They are supposed to have a slip-resistant sole. They cost $29.99. They weren't on sale and I paid full price for them, because my other pair was looking too shabby for me to wait for a sale on these particular type of shoes. With our 8.75% sales tax, they came to $32.61. That put the final cost of the shoes slightly above what I had budgeted for shoes ($30), but that's OK.
I still need to buy a pair of pants to wear to the office, so, hopefully, that will be my next purchase. One of these days, when I next feel like going shopping for clothes! LOL.
Today, I am grateful for:
- New shoes!
- Feeling up to shopping for them.
- Finding a pair in my size.
- Not feeling guilty about paying full price for them because it's what I had budgeted for.

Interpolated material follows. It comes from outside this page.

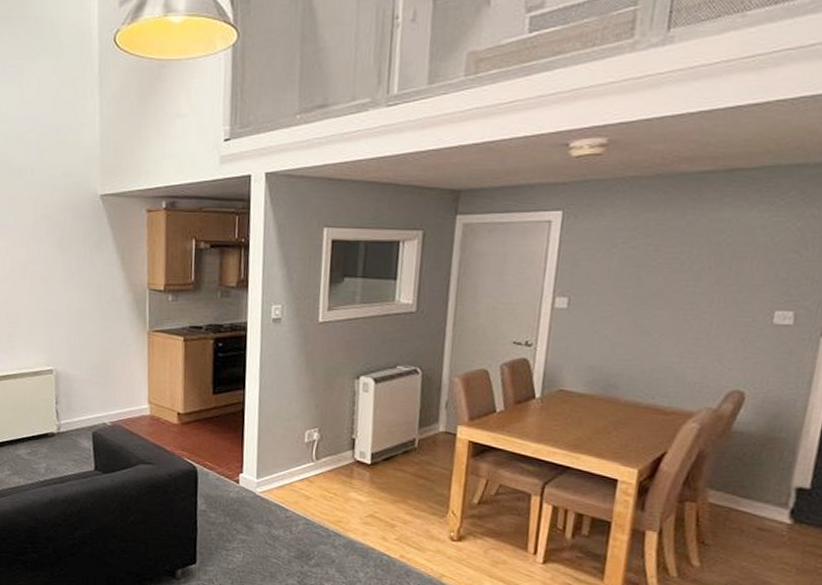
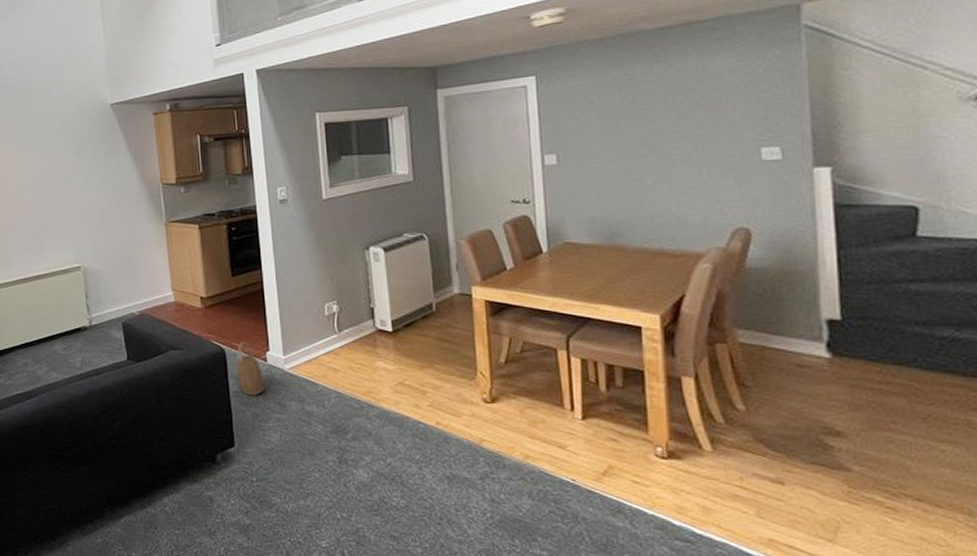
basket: none [207,461,234,516] -> present [237,341,265,396]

- Having a little bit of leeway in the budget to accommodate the sales tax.
Every time I buy a pair of black shoes, I am reminded of a story my mother had once told me. As a child, I never had a pair of black shoes. I had several pairs of shoes in all the colors of the rainbow, but not a single pair of black shoes. And I longed to have a pair of black shoes. Finally, after I begged and begged, my mother relented and bought me a pair of black patent leather shoes for my 9th birthday.
Several years later, when I asked her why she wouldn't let me wear black shoes as a child, she told me it was because, when she was growing up, all her mother would buy for her and her sisters were black shoes since they were so serviceable and could be worn with any outfit! She said her mother would take her to the shoe store and say to the salesperson, "A pair of black shoes for this child, a pair of black shoes" (and mother would drag out the word "black" so it sounded more like "blaaack"). Mother, obviously didn't like her black shoes!
My mother was one of 4 daughters (and one of 9 children, altogether). She said her mother had a method when it came to buying shoes for the girls. One year, the two older girls (my mother's older sisters) would get new shoes (black, of course) and their old shoes would be handed down to the two younger girls (my mother and her younger sister). The following year, the two younger girls would have new shoes bought for them, while the older girls had to manage with last year's shoes. Mother didn't say (and I didn't think to ask) what would have happened if the older girls' feet out-grew their shoes during that period! I also don't know if Grandmother had a similar method for shoes for her sons, as well.
By the time the younger girls received their older sisters' shoes, those shoes would have been worn for two years, already. And, I suppose, if the shoes were still in good condition after being worn by the younger girls, they would have been passed down to a cousin or two. Mother had several cousins as her mother had been the oldest of 14 children.
My mother continued this tradition of passing down shoes, as I remember her giving my outgrown shoes to one of my cousins. And, at least one of my cousins has given her daughter's shoes to my daughter! So, we are keeping the hand-me-down shoes tradition going! LOL!